Aksi Mahasiswa UGM: Rektorat Menolak Desakan Mosi Tidak Percaya Terhadap Lembaga Negara

Aksi unjuk rasa mahasiswa Universitas Gadjah Mada (UGM) yang berlangsung selama sepekan di area Balairung kampus, Yogyakarta, mencapai titik klimaks dalam sebuah dialog terbuka dengan pihak rektorat. Mahasiswa menyampaikan sembilan poin tuntutan yang berfokus pada desakan agar UGM menyatakan mosi tidak percaya kepada lembaga-lembaga negara eksekutif, legislatif, dan yudikatif.

Dalam forum dialog yang digelar pada Rabu sore, perwakilan mahasiswa secara lantang menyuarakan kekecewaan mereka terhadap kebijakan-kebijakan pemerintah yang dianggap merugikan kepentingan rakyat. Mereka menilai bahwa UGM, sebagai institusi pendidikan tinggi terkemuka, memiliki tanggung jawab moral untuk mengambil sikap politik akademik yang tegas dalam menyikapi kondisi bangsa.

Sembilan poin tuntutan mahasiswa UGM mencakup:

  • Pernyataan mosi tidak percaya terhadap lembaga eksekutif, legislatif, dan yudikatif.
  • Penilaian ulang terhadap kebijakan-kebijakan pemerintah yang dianggap tidak pro-rakyat.
  • Dorongan kepada UGM untuk menjadi pengawal moral dan etika bangsa.
  • Permintaan transparansi dan akuntabilitas dalam pengelolaan keuangan negara.
  • Penegakan supremasi hukum yang adil dan berpihak kepada kebenaran.
  • Perlindungan terhadap hak-hak asasi manusia.
  • Peningkatan kualitas pendidikan dan kesehatan bagi seluruh lapisan masyarakat.
  • Pemberantasan korupsi, kolusi, dan nepotisme.
  • Penciptaan lapangan kerja yang layak bagi generasi muda.

Menanggapi tuntutan tersebut, Sekretaris Universitas Gadjah Mada, Andi Sandi, menyatakan bahwa rektorat memahami aspirasi mahasiswa. Namun, ia menegaskan bahwa menyatakan mosi tidak percaya bukanlah langkah yang tepat bagi sebuah institusi pendidikan.

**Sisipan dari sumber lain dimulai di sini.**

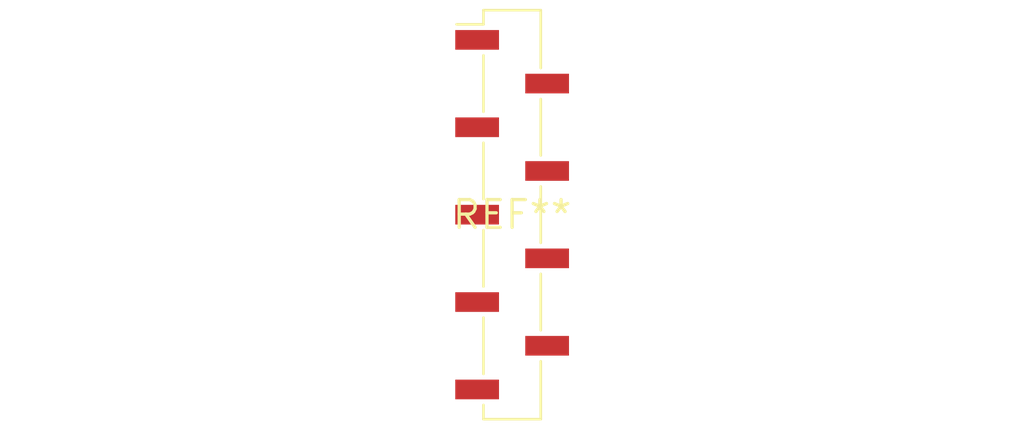
<source format=kicad_pcb>
(kicad_pcb (version 20240108) (generator pcbnew)

  (general
    (thickness 1.6)
  )

  (paper "A4")
  (layers
    (0 "F.Cu" signal)
    (31 "B.Cu" signal)
    (32 "B.Adhes" user "B.Adhesive")
    (33 "F.Adhes" user "F.Adhesive")
    (34 "B.Paste" user)
    (35 "F.Paste" user)
    (36 "B.SilkS" user "B.Silkscreen")
    (37 "F.SilkS" user "F.Silkscreen")
    (38 "B.Mask" user)
    (39 "F.Mask" user)
    (40 "Dwgs.User" user "User.Drawings")
    (41 "Cmts.User" user "User.Comments")
    (42 "Eco1.User" user "User.Eco1")
    (43 "Eco2.User" user "User.Eco2")
    (44 "Edge.Cuts" user)
    (45 "Margin" user)
    (46 "B.CrtYd" user "B.Courtyard")
    (47 "F.CrtYd" user "F.Courtyard")
    (48 "B.Fab" user)
    (49 "F.Fab" user)
    (50 "User.1" user)
    (51 "User.2" user)
    (52 "User.3" user)
    (53 "User.4" user)
    (54 "User.5" user)
    (55 "User.6" user)
    (56 "User.7" user)
    (57 "User.8" user)
    (58 "User.9" user)
  )

  (setup
    (pad_to_mask_clearance 0)
    (pcbplotparams
      (layerselection 0x00010fc_ffffffff)
      (plot_on_all_layers_selection 0x0000000_00000000)
      (disableapertmacros false)
      (usegerberextensions false)
      (usegerberattributes false)
      (usegerberadvancedattributes false)
      (creategerberjobfile false)
      (dashed_line_dash_ratio 12.000000)
      (dashed_line_gap_ratio 3.000000)
      (svgprecision 4)
      (plotframeref false)
      (viasonmask false)
      (mode 1)
      (useauxorigin false)
      (hpglpennumber 1)
      (hpglpenspeed 20)
      (hpglpendiameter 15.000000)
      (dxfpolygonmode false)
      (dxfimperialunits false)
      (dxfusepcbnewfont false)
      (psnegative false)
      (psa4output false)
      (plotreference false)
      (plotvalue false)
      (plotinvisibletext false)
      (sketchpadsonfab false)
      (subtractmaskfromsilk false)
      (outputformat 1)
      (mirror false)
      (drillshape 1)
      (scaleselection 1)
      (outputdirectory "")
    )
  )

  (net 0 "")

  (footprint "PinSocket_1x09_P2.00mm_Vertical_SMD_Pin1Left" (layer "F.Cu") (at 0 0))

)

</source>
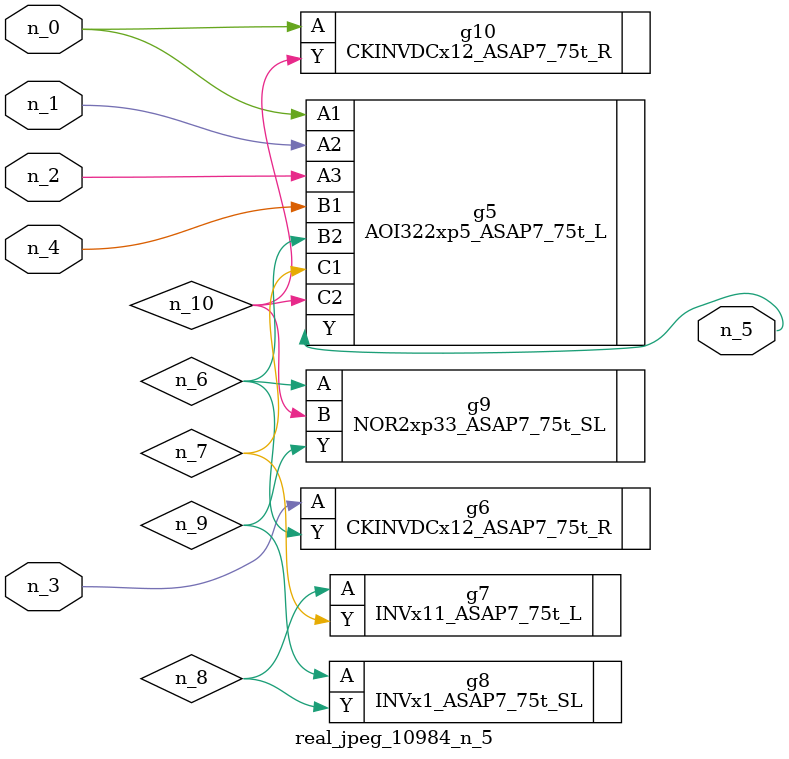
<source format=v>
module real_jpeg_10984_n_5 (n_4, n_0, n_1, n_2, n_3, n_5);

input n_4;
input n_0;
input n_1;
input n_2;
input n_3;

output n_5;

wire n_8;
wire n_6;
wire n_7;
wire n_10;
wire n_9;

AOI322xp5_ASAP7_75t_L g5 ( 
.A1(n_0),
.A2(n_1),
.A3(n_2),
.B1(n_4),
.B2(n_6),
.C1(n_7),
.C2(n_10),
.Y(n_5)
);

CKINVDCx12_ASAP7_75t_R g10 ( 
.A(n_0),
.Y(n_10)
);

CKINVDCx12_ASAP7_75t_R g6 ( 
.A(n_3),
.Y(n_6)
);

NOR2xp33_ASAP7_75t_SL g9 ( 
.A(n_6),
.B(n_10),
.Y(n_9)
);

INVx11_ASAP7_75t_L g7 ( 
.A(n_8),
.Y(n_7)
);

INVx1_ASAP7_75t_SL g8 ( 
.A(n_9),
.Y(n_8)
);


endmodule
</source>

UGM, menurutnya, akan tetap menjaga netralitas dan mengedepankan pendekatan akademik dalam menyampaikan kritik dan memberikan solusi.

Andi Sandi menambahkan bahwa UGM selama ini telah aktif dalam menyuarakan advokasi dan memberikan kontribusi positif bagi pembangunan bangsa. Namun, hal itu dilakukan dalam koridor keilmuan dan bukan melalui tindakan politis yang ekstrem.

"Kami tetap kritis dan tidak pernah berhenti memberikan kritik. Namun, kami juga memberikan solusi," ujarnya.

Dialog antara mahasiswa dan rektorat sempat diwarnai ketegangan. Setelah azan magrib berkumandang, Rektor UGM, Prof Ova Emilia, meninggalkan lokasi untuk beribadah. Beberapa mahasiswa yang belum puas dengan jawaban rektorat mencoba mengejar mobil rektor untuk melanjutkan dialog. Meski demikian, pihak rektorat mengklaim bahwa semua poin tuntutan mahasiswa telah ditanggapi secara terbuka dalam forum tersebut.

Perwakilan mahasiswa, hingga berita ini diturunkan, belum memberikan pernyataan resmi terkait hasil dialog dengan rektorat.